Até o dia em que o autor o convenceu. E aí…. mais não conto, pra não estragar a história. Leiam, leiam.

***

O autor do relato, Patrick Randall, um artista visual e militante pacifista-progressista-anti-GOP/antirepublicano (ele se autointitula um “protestante de esquerdas”) que se dedica a pregar cartazes com dizeres combativos em pontes, estradas e outros lugares públicos de grande visibilidade nos arredores de LA, confessou de próprio punho que a história era fake.

(Cartaz de Patrick Randall. Reprodução – freewayblogger.com)

Não só eu fui enganada: todos os supracitados e cadeias como a ABC também tavam crentes em determinado momento de que o a história do presidente hippie era real.

Claro, alguns detalhes não combinam. Como a data dos acontecimentos, que nos faz pensar –bom, 1982, Putin teria 30 anos, meio véio pra um hippie adolescente, não? (sem preconceitos, mas vejam bem)

Também a ideia de Putin tomando um doce é, perdão, demais da conta.

O próprio Randall confessou que escreveu o texto sem imaginar essa repercussão toda. Sua ideia original era criar uma sátira, não um engodo coletivo.

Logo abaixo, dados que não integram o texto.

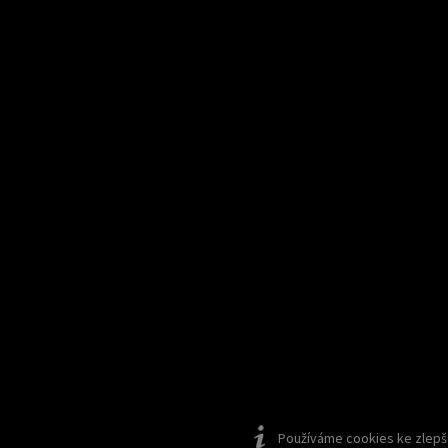
Používáme cookies ke zlepšen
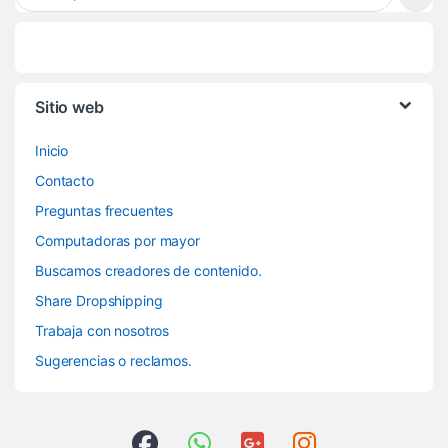
Sitio web
Inicio
Contacto
Preguntas frecuentes
Computadoras por mayor
Buscamos creadores de contenido.
Share Dropshipping
Trabaja con nosotros
Sugerencias o reclamos.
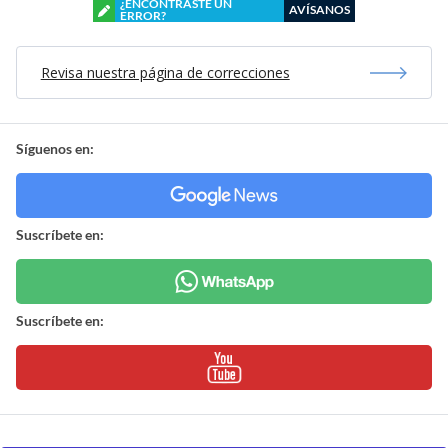
¿ENCONTRASTE UN
AVÍSANOS
ERROR?
Revisa nuestra página de correcciones
Síguenos en:
Suscríbete en:
Suscríbete en:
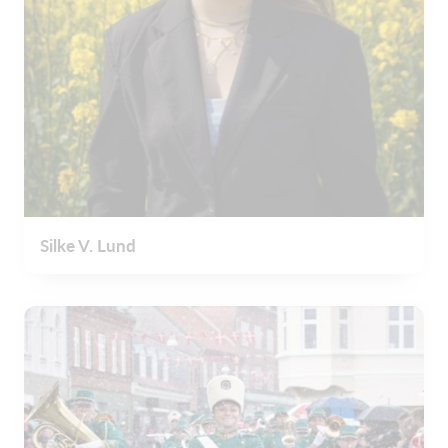
Silke V. Lund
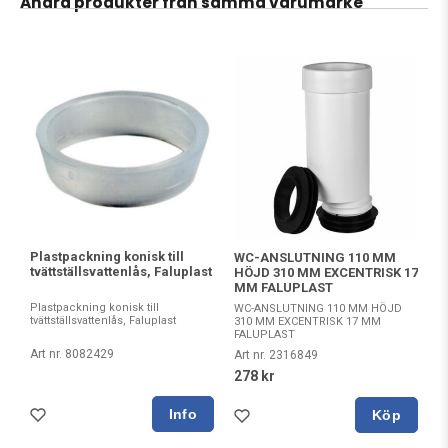
Andra produkter från samma varumärke
Plastpackning konisk till
WC-ANSLUTNING 110 MM
tvättställsvattenlås, Faluplast
HÖJD 310 MM EXCENTRISK 17
MM FALUPLAST
Plastpackning konisk till
WC-ANSLUTNING 110 MM HÖJD
tvättställsvattenlås, Faluplast
310 MM EXCENTRISK 17 MM
FALUPLAST
Art nr. 8082429
Art nr. 2316849
278 kr
Köp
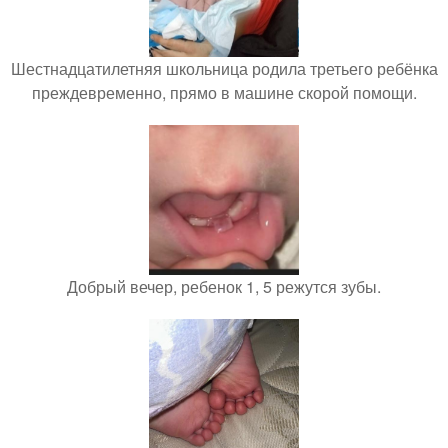
Шестнадцатилетняя школьница родила третьего ребёнка
преждевременно, прямо в машине скорой помощи.
Добрый вечер, ребенок 1, 5 режутся зубы.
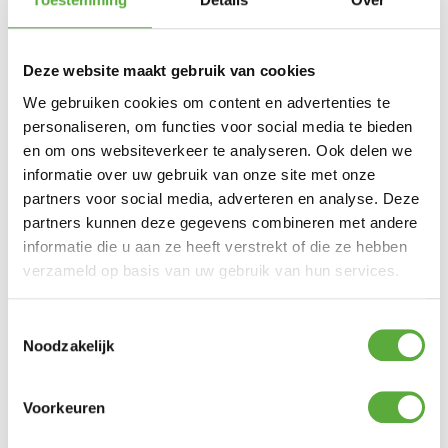
verlengd.
Platinum AeroCover bbq hoezen zijn
ademend, waterbestendig, reduceren
Deze website maakt gebruik van cookies
condensvorming en gaan roestvorming
tegen. De stof heeft een hoge kleurechtheid
We gebruiken cookies om content en advertenties te
dankzij de door en door geverfde vezels.
personaliseren, om functies voor social media te bieden
Een Platinum AeroCover barbecue hoes
verlengt de levensduur van uw kamado BBQ.
en om ons websiteverkeer te analyseren. Ook delen we
Platinum AeroCover stoffen zijn 100%
informatie over uw gebruik van onze site met onze
waterdicht, de naden zijn spatwaterdicht.
partners voor social media, adverteren en analyse. Deze
O.a. geschikt voor Big Green Egg Large
partners kunnen deze gegevens combineren met andere
zonder Mates/zijbladen en de The Bastard
informatie die u aan ze heeft verstrekt of die ze hebben
Large Solo of Kamado modellen kleiner dan
verzameld op basis van uw gebruik van hun services.
70cm doorsnede.
De beschermhoes past ook over andere
kamado's met een maximale omtrek van 220
Toestemmingsselectie
cm op het breedste punt, inclusief modellen
Noodzakelijk
die zijn uitgerust met zijbladen, zolang de
totale omtrek niet wordt overschreden.
Voorkeuren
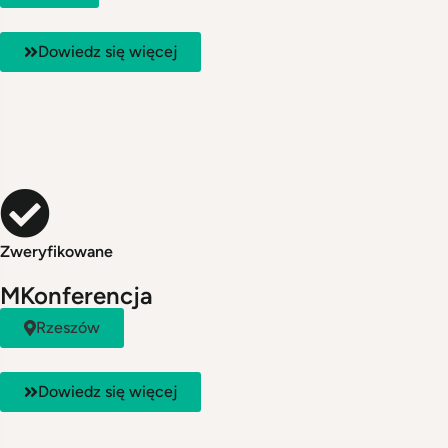
Dowiedz się więcej
Zweryfikowane
MKonferencja
Rzeszów
Dowiedz się więcej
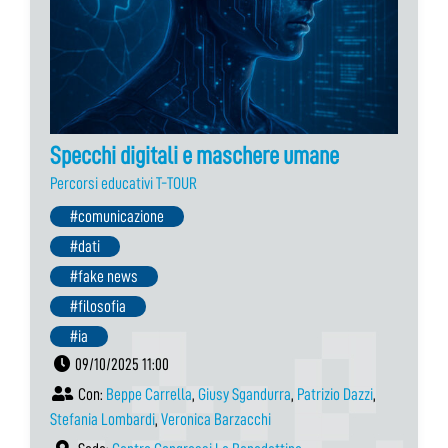
Specchi digitali e maschere umane
Percorsi educativi T-TOUR
#comunicazione
#dati
#fake news
#filosofia
#ia
09/10/2025 11:00
Con:
Beppe Carrella
,
Giusy Sgandurra
,
Patrizio Dazzi
,
Stefania Lombardi
,
Veronica Barzacchi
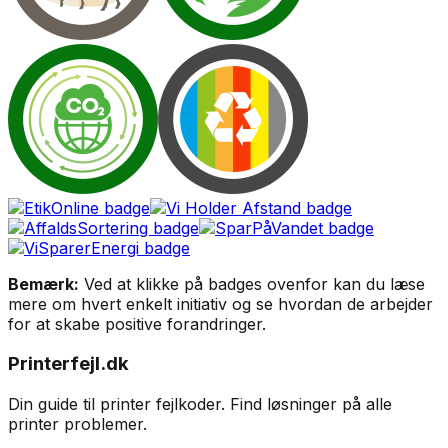
Bemærk:
Ved at klikke på badges ovenfor kan du læse
mere om hvert enkelt initiativ og se hvordan de arbejder
for at skabe positive forandringer.
Printerfejl.dk
Din guide til printer fejlkoder. Find løsninger på alle
printer problemer.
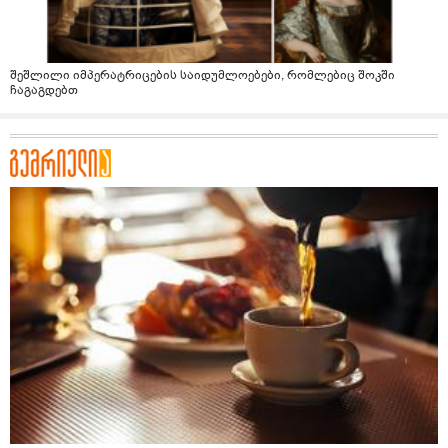
შეშლილი იმპერატრიცების საიდუმლოებები, რომლებიც შოკში
ჩაგაგდებთ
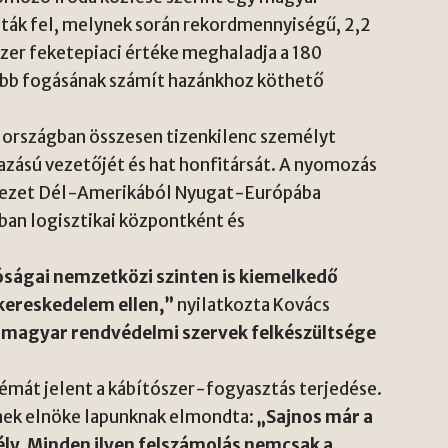
ák fel, melynek során rekordmennyiségű, 2,2
szer feketepiaci értéke meghaladja a 180
yobb fogásának számít hazánkhoz köthető
 országban összesen tizenkilenc személyt
azású vezetőjét és hat honfitársát. A nyomozás
ervezet Dél-Amerikából Nyugat-Európába
ban logisztikai központként és
tóságai nemzetközi szinten is kiemelkedő
kereskedelem ellen,”
nyilatkozta Kovács
 magyar rendvédelmi szervek felkészültsége
lémát jelent a kábítószer-fogyasztás terjedése.
ének elnöke lapunknak elmondta:
„Sajnos már a
zély. Minden ilyen felszámolás nemcsak a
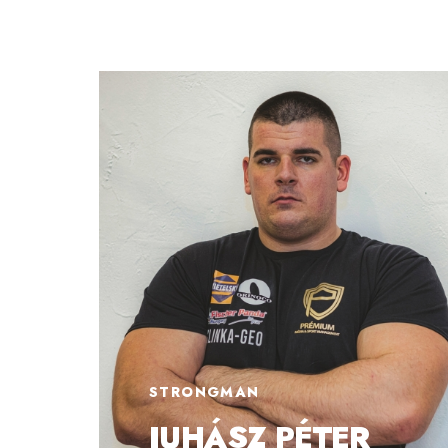
STRONGMAN
JUHÁSZ PÉTER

Mas, vendo os comentários nas redes, dá pra entender por que muitos nos deixamos levar, mesmo um pouquito.

Compartilhamos sentimentos semelhantes: poxa vida, quem dera fosse real. Torcíamos. O famoso m’engana que eu gosto. “Vlad deveria ler isso”, escreveu um leitor. “Em algum lugar há um caminho não tomado em sua vida…”.

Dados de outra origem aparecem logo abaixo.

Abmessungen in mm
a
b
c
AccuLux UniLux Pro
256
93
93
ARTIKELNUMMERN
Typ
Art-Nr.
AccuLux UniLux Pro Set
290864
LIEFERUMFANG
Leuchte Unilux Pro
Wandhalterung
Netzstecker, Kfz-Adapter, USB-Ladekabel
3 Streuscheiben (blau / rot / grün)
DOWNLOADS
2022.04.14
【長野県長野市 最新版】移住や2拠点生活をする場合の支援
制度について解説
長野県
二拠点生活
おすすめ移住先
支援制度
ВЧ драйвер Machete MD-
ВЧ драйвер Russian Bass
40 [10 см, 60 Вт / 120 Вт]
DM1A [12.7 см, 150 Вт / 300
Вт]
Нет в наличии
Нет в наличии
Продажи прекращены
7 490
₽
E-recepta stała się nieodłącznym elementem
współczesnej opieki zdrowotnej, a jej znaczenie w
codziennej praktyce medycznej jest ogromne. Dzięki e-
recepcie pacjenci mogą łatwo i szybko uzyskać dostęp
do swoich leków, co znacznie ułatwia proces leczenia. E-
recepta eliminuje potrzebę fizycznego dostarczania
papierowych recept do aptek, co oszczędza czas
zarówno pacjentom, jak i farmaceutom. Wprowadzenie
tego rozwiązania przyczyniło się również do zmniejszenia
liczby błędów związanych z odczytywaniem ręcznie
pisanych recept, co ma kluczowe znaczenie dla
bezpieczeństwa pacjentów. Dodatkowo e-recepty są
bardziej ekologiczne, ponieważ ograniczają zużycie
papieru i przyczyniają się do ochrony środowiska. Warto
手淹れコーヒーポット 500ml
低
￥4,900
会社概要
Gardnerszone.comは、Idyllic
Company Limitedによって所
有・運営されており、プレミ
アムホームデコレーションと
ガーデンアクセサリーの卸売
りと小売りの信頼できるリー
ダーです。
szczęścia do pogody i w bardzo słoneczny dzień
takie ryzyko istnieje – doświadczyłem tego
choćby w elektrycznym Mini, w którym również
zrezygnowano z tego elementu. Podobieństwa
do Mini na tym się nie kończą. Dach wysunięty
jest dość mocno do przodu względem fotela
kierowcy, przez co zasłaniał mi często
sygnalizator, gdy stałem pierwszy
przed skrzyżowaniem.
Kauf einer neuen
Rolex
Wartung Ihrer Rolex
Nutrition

Com a guerra, esse Absurdo, ganhando franco terreno, mais do que nunca a nostalgia do que não foi e nunca poderá ser dói no coração. Oxalá Putin tivesse tomado um doce, se casado com a Lisbeth e lançado um disco à la Crosby, Stills, Nash & Young.

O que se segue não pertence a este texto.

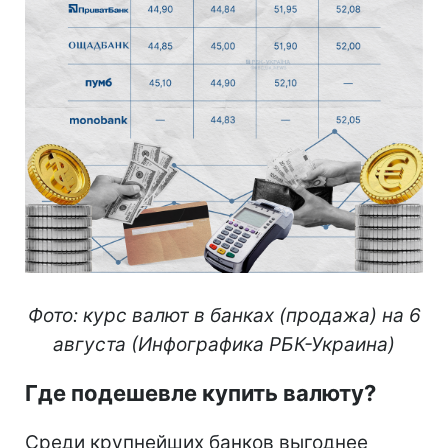
Фото: курс валют в банках (продажа) на 6
августа (Инфографика РБК-Украина)
Где подешевле купить валюту?
Среди крупнейших банков выгоднее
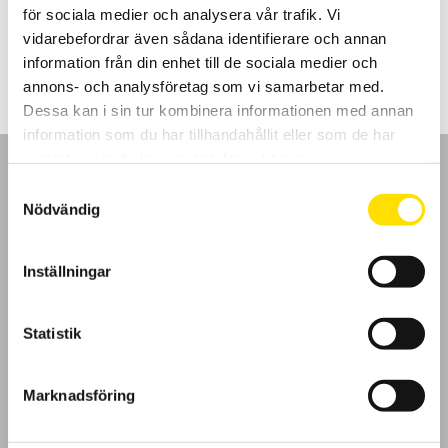
för sociala medier och analysera vår trafik. Vi
LÄS MER
vidarebefordrar även sådana identifierare och annan
information från din enhet till de sociala medier och
annons- och analysföretag som vi samarbetar med.
Dessa kan i sin tur kombinera informationen med annan
information som du har tillhandahållit eller som de har
samlat in när du har använt deras tjänster.
Samtyckesval
Nödvändig
GDPR
Inställningar
Köpvillkor
Statistik
Cookies
Marknadsföring
Klagomål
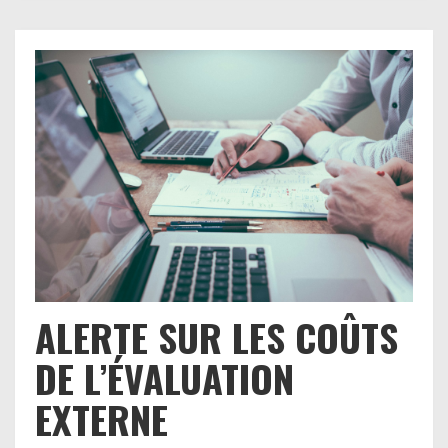
ALERTE SUR LES COÛTS
DE L’ÉVALUATION
EXTERNE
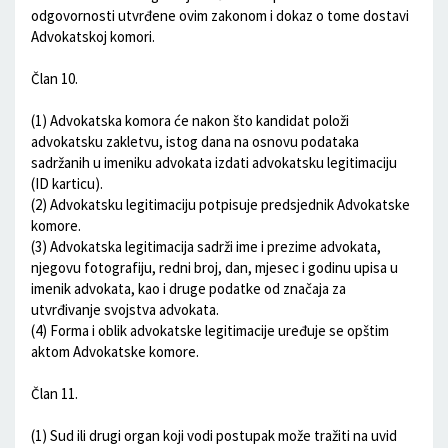
odgovornosti utvrđene ovim zakonom i dokaz o tome dostavi
Advokatskoj komori.
Član 10.
(1) Advokatska komora će nakon što kandidat položi
advokatsku zakletvu, istog dana na osnovu podataka
sadržanih u imeniku advokata izdati advokatsku legitimaciju
(ID karticu).
(2) Advokatsku legitimaciju potpisuje predsjednik Advokatske
komore.
(3) Advokatska legitimacija sadrži ime i prezime advokata,
njegovu fotografiju, redni broj, dan, mjesec i godinu upisa u
imenik advokata, kao i druge podatke od značaja za
utvrđivanje svojstva advokata.
(4) Forma i oblik advokatske legitimacije uređuje se opštim
aktom Advokatske komore.
Član 11.
(1) Sud ili drugi organ koji vodi postupak može tražiti na uvid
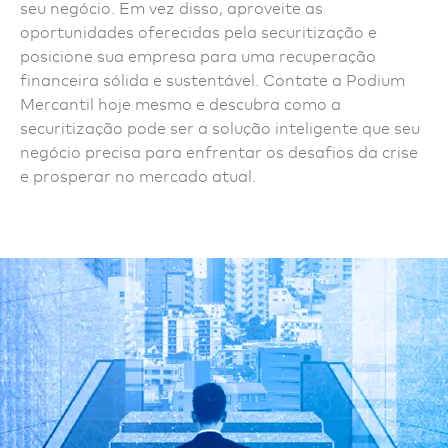
seu negócio. Em vez disso, aproveite as
oportunidades oferecidas pela securitização e
posicione sua empresa para uma recuperação
financeira sólida e sustentável. Contate a Podium
Mercantil hoje mesmo e descubra como a
securitização pode ser a solução inteligente que seu
negócio precisa para enfrentar os desafios da crise
e prosperar no mercado atual.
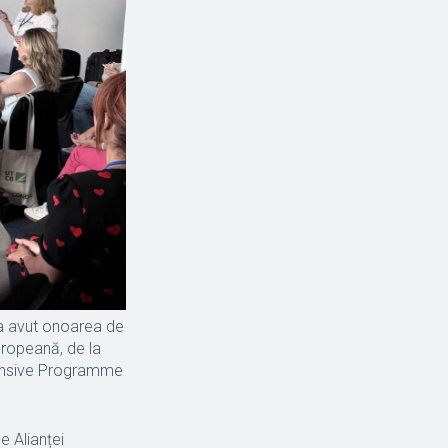
 a avut onoarea de
uropeană, de la
ntensive Programme
e Alianței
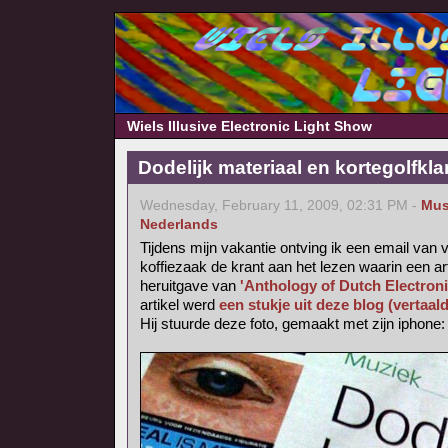
Wiels Illusive Electronic Light Show
Dodelijk materiaal en kortegolfkl
Wednesday, February 11, 2009, 02:31 PM -
Mus
Nederlands
Tijdens mijn vakantie ontving ik een email van v
koffiezaak de krant aan het lezen waarin een ar
heruitgave van
'Anthology of Dutch Electron
artikel werd
een stukje uit deze blog (vertaal
Hij stuurde deze foto, gemaakt met zijn iphone:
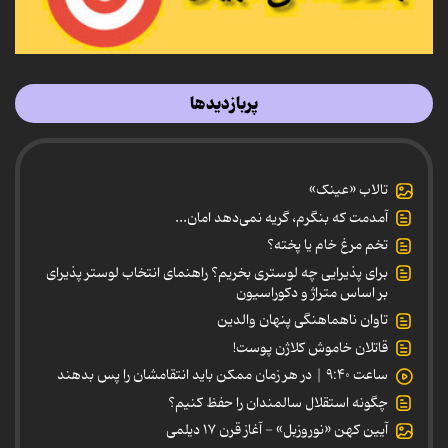
پربازدیدها
تالاب «عینک»
آمدمت که بنگرم، گریه نمی‌دهد امان...
تخم مرغ خام یا پخته؟
برای پذیرایی چه لوستری بخریم؟ راهنمای انتخاب لوستر پذیرای
بر اساس متراژ و دکوراسیون
تاوان ناهماهنگی پنهان والدین
قاتلان خاموش کلاژن پوست!
ساعت ۹:۴۰ | در هر زمان ممکن باید انتقامشان را پس بدهند
چگونه استقلال سالمندان را حفظ کنیم؟
آیین کهن «نوروزبل» - آغاز قرن ۱۷ دیلمی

Ah: o cara das fotos, claro, não é baby-Vlad, mas um amigo de longa data. Quando a história viralizou, Randall conta que pensou, “taquepariu: se a ABC achou, significa que o Kremlin também… tive aquele frio no estômago que a gente sente quando percebe que as coisas estão saindo de controle”. Por sorte, diz, o nome do amigo não aparece em nenhum lugar. E Randall, se desde então foi hackeado ou investigado, de todas as formas segue livrelevesolto. Pheeew.

***

Antes que a fadinha se fosse, pedi a ela que fizesse uma mágica.

Que mágica você quer?

Um coelhinho branco.

Em dúvida, revirou os olhinhos pretos. Terminou dizendo: aaaah, isso não consigo.

Então outro pedido. Só mais um.

U quê.

Que hoje seja um dia lindo.

Ela assentiu com a cabeça, contente, ainda que com uma pitada de dúvida. Brandiu a varinha e arrematou a magia com o pompom na minha cabeça, plim.

Pronto!

Obrigada!

De nada –e se foi com a manhã. Xau, fadinha, luz del mañana, biografia en construcción. Até a próxima casualidade, e que seja feliz.